Carbon dioxide (the element CO2) is a naturally occurring substance in Earth’s atmosphere comprised of approximately 0.04 percent CO2 (or 417 parts per million [ppm]). It is produced during respiration by most living organisms and absorbed by plants. Today, the burning of fossil fuels is the primary cause of increased CO2 concentration in the atmosphere.
R-744 is a byproduct of the industrial manufacture process during the production of ammonia, alcohol and fertilizer. The gas is captured, purified and compressed in a multi-step process — and finally liquefied for use as a refrigerant.
In its processed state as a refrigerant (R-744), its thermophysical characteristics differ greatly from traditional refrigerants. Namely, R-744 has a higher triple point and lower critical point than hydrofluorocarbon (HFC) refrigerants. Figure 1 demonstrates the occurrence of CO2’s triple and critical points on a phase change diagram.
Figure 1: R-744/CO2 phase change diagram
The triple point occurs at 60.9 psig (4.2 bar) and -69.8 °F (-56.6 °C). The liquid phase of the refrigerant ceases to exist below this point, as the refrigerant transforms into dry ice. At atmospheric pressure of 0 psig (0 bar), solid R-744 sublimes directly to a gas. Dry ice produces 845 times its volume in gas at 59 °F (15 °C) and 1 atm (e.g., 1 oz. of dry ice will produce 845 oz. of CO2 vapor as it sublimes.) Solid R-744 has a surface temperature of -109.3 °F (-78.5 °C). If R-744 is at a pressure above its triple point and the pressure is reduced to below the triple point (i.e., to atmospheric pressure), it will transform directly to a solid (i.e., dry ice). This can occur when charging an evacuated refrigeration system with liquid R-744. Dry ice can also occur in the system piping anytime the internal pressure is below 62.4 psig (4.2 bar).
The critical point occurs at 87.8 °F (31 °C), which is typically below the maximum design condensing temperatures for most climate zones.
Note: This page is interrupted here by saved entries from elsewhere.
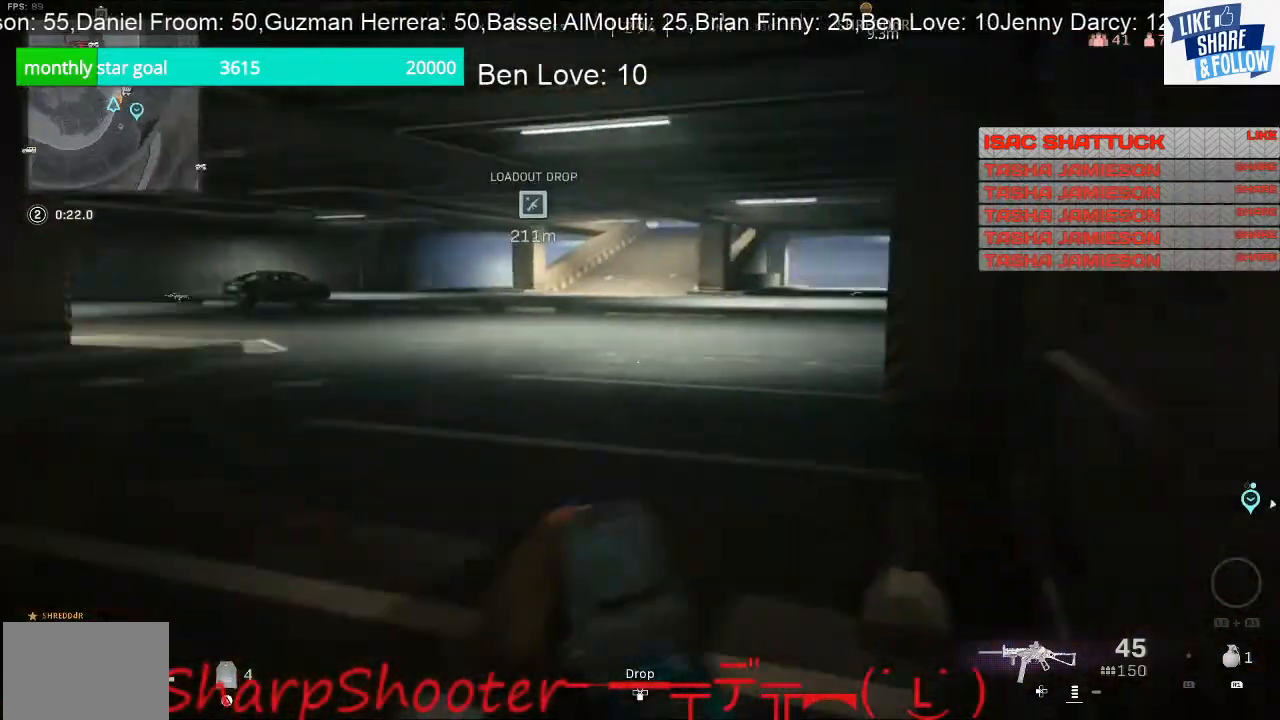
{"buttons": [], "left_stick": "up", "right_stick": "center", "events": [[133, "left_stick", "up"], [333, "right_stick", "center"]]}
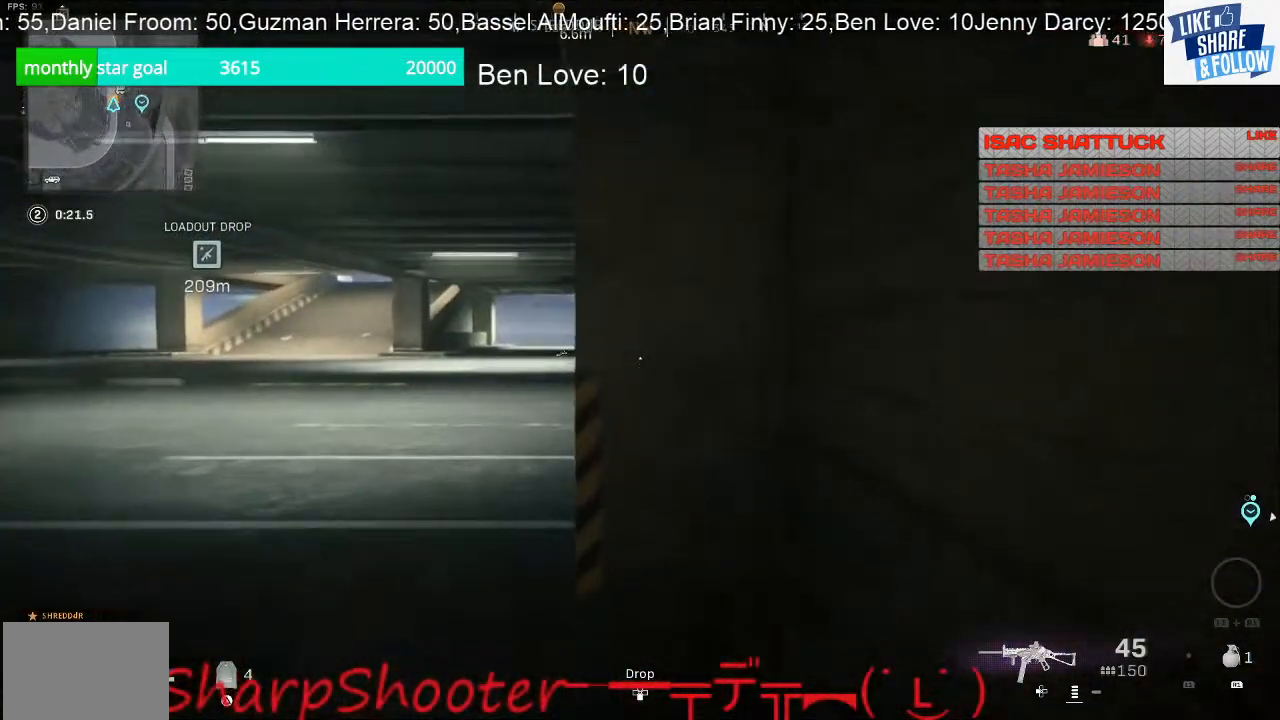
{"buttons": [], "left_stick": "up", "right_stick": "right", "events": [[67, "right_stick", "down-left"], [300, "right_stick", "center"], [467, "right_stick", "right"]]}
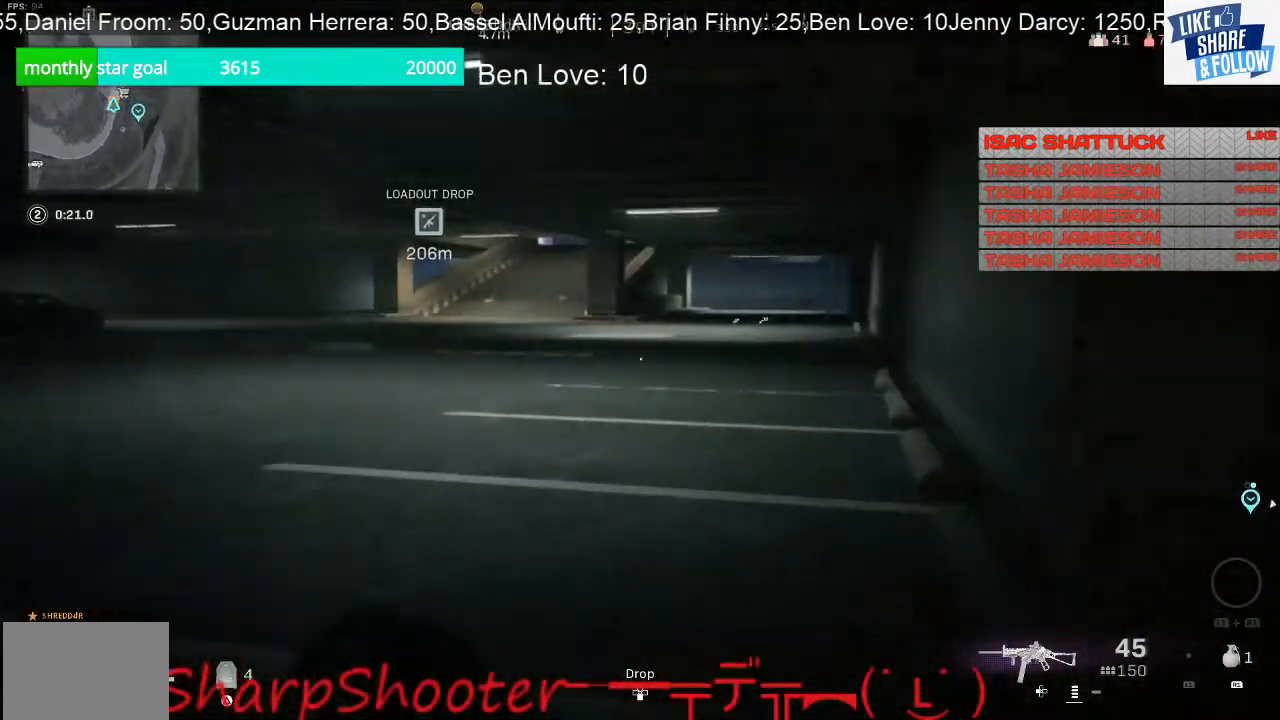
{"buttons": [], "left_stick": "up", "right_stick": "center", "events": [[200, "right_stick", "center"]]}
Above the critical point, when the temperature and pressure are at or above 87.8 °F (31 °C) and 1,055 psig (72.7 bar), respectively, CO2 exists as a supercritical fluid. A phase change cannot occur when heat is removed from a supercritical fluid. Thus, when a CO2 booster system is operating in supercritical mode, R-744 will not condense. The pressure or temperature must be reduced below its critical point for liquidation to occur.
The critical point is the condition at which the liquid and gas densities are the same. Above this point, distinct liquid and gas phases do not exist.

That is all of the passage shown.